Will Myntra’s Mobile E-Commerce Experiment Pay Off?

Indian e-commerce company, Myntra, will shut its website on May 1 and go completely mobile, with its app as its only platform. Along with its parent company and India’s leading e-retailer, Flipkart, Myntra has already done away with its mobile website.

This marks the start of a bold experiment in mobile e-commerce, not only in India, but perhaps the entire world.

The share of mobile in global e-commerce is growing at an average compound annual growth rate of 42 percent. Myntra itself has 80 percent of its traffic and 70 percent of its sales coming from mobile. So, the numbers do hold out promise and this strategy may very well pay off for Myntra. But, there are a few buts.

Myntra’s Move Hinges on the Perfect App

If Myntra’s entire business is going to hinge on its mobile app, it needs to make sure that the app is optimized in every possible way, so that users have the best possible shopping experience. If anything at all inconveniences users, you can count on them to dump an app and never return to it.

So, what should Myntra do to ensure a great experience for its app users?

  • Download requirements. Is the app easy enough to download or is it taking too long? How big is the app itself? Both are critical factors in a country where connectivity is still unreliable and spotty in the vast Internet hinterland.
  • User interface. Is the user experience (UX) causing any sort of disruption or is it enabling a smooth transaction? Can customers easily look up different categories at the same time, as they would be able to with browser tabs on their desktop computer? Is there a strong Search function? Is everything on the Myntra mobile app, starting from the design to the payment gateway, geared to inspire user confidence? There are mixed opinions on this.
  • Language-ready. Forget about India being English-tolerant and English being an aspirational language. Huge swathes of the population still use their first language to conduct day-to-day business. Language is a critical factor in encouraging users to be confident enough to make a purchase. We should also note that an in-language environment is already being built, thanks to translated interfaces on handsets, localized browsers, chat applications, and so on.
  • No half-hearted localization. A word of caution when it comes to mobile app localization: do it right the first time. A few Indian e-commerce companies resorted to machine translation (MT), with disastrous results. This is not to say that MT has no place, it certainly does in e-commerce. But using translation software, which has integrations with paid, trained MT along with the options to use professional, human translation is a much better approach than using only raw MT output.

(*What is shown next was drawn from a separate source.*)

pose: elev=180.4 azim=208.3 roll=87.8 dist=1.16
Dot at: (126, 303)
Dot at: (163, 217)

Pros and Cons of App-Only Approach in Mobile E-Commerce

Myntra’s move comes at a time when Google is about to push a “mobile-friendly” update to its algorithm. So, if anyone had any doubts about the importance of mobile, now is the time to deny that and jump to the “mobile” side of the fence. The obvious pros of Myntra’s move are:

  • Better focus. No more wasted time figuring out how to convert those dilly-dallying users on the desktop site. App users are there for a reason. Once you get them on the app, the battle is more than half won. The mobile is a personal device and in the comforts of your own app, you can target the user better than in the presence of those distracting browser tabs.
  • The best playground. What better place to launch such an experiment than India, where over 75 percent of the population owns a mobile device, but only 15 percent has access to broadband? Indeed, this venture will be watched not only by Myntra’s Indian peers, but all over the world, especially in developing markets.

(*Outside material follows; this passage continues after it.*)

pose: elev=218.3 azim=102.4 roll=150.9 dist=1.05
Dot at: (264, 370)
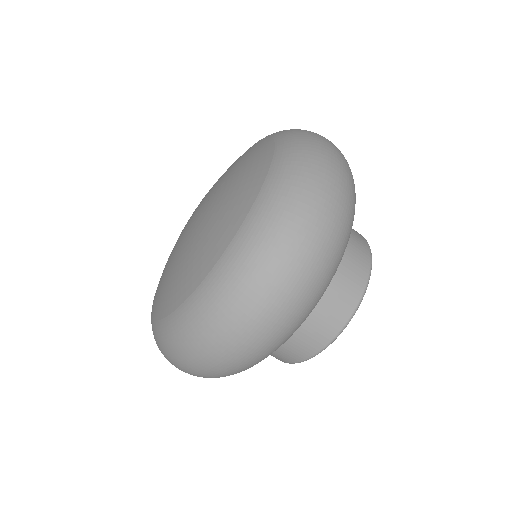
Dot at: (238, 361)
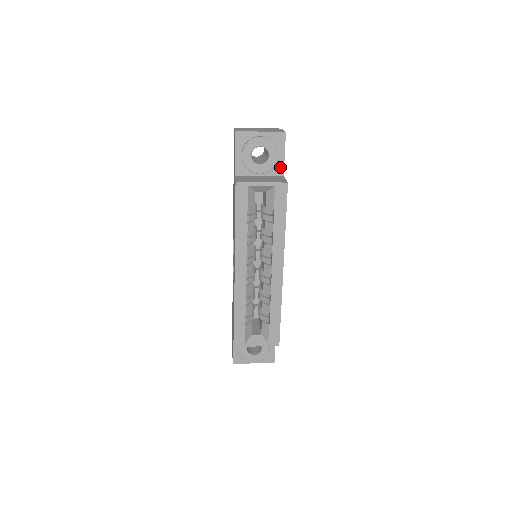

Myntra will need to brace against any consumer pushback and reconcile itself with some revenue loss in the short term.

  • Dent in the margins. According to its own statistics, desktop still claims 30 percent of Myntra’s sales. Recent figures from eMarketer show that nearly 75 percent of e-commerce sales come from desktop and tablets and not mobile. Though this statistic is based on surveys of US users, it still is an important piece of data to keep in mind. Which business, in the extremely competitive world of e-retail, would be willing to let go of such a significant share of revenue? Myntra may say this is a short-term loss, and it may well be so, but it is still a loss that needs to be anticipated.
  • User pushback. At least some consumers, especially those used to the desktop environment, will resent being forced to download the app. Again, this may be a transitional phase while people get over old habits. But consider another scenario: a user searches for “cotton shirts” on his/her mobile phone and happens to see a relevant result from the Myntra app. How many of these smartphone users will be willing to download the app to make the purchase, when they can easily go over to the mobile website of a competitor and complete the transaction without a download commitment? That’s the gamble.
  • App store dependency. Apps have to be tightly in sync with app store guidelines over which an app has no control. This may not be a huge deal yet, however.

Mobile-only is a bold enough strategy, but app-only makes Myntra a little too reliant on its walled garden. Parent company Flipkart is aware of the risks and has, hence, said that it will follow through only if the Myntra experiment succeeds. It will be interesting to see what happens.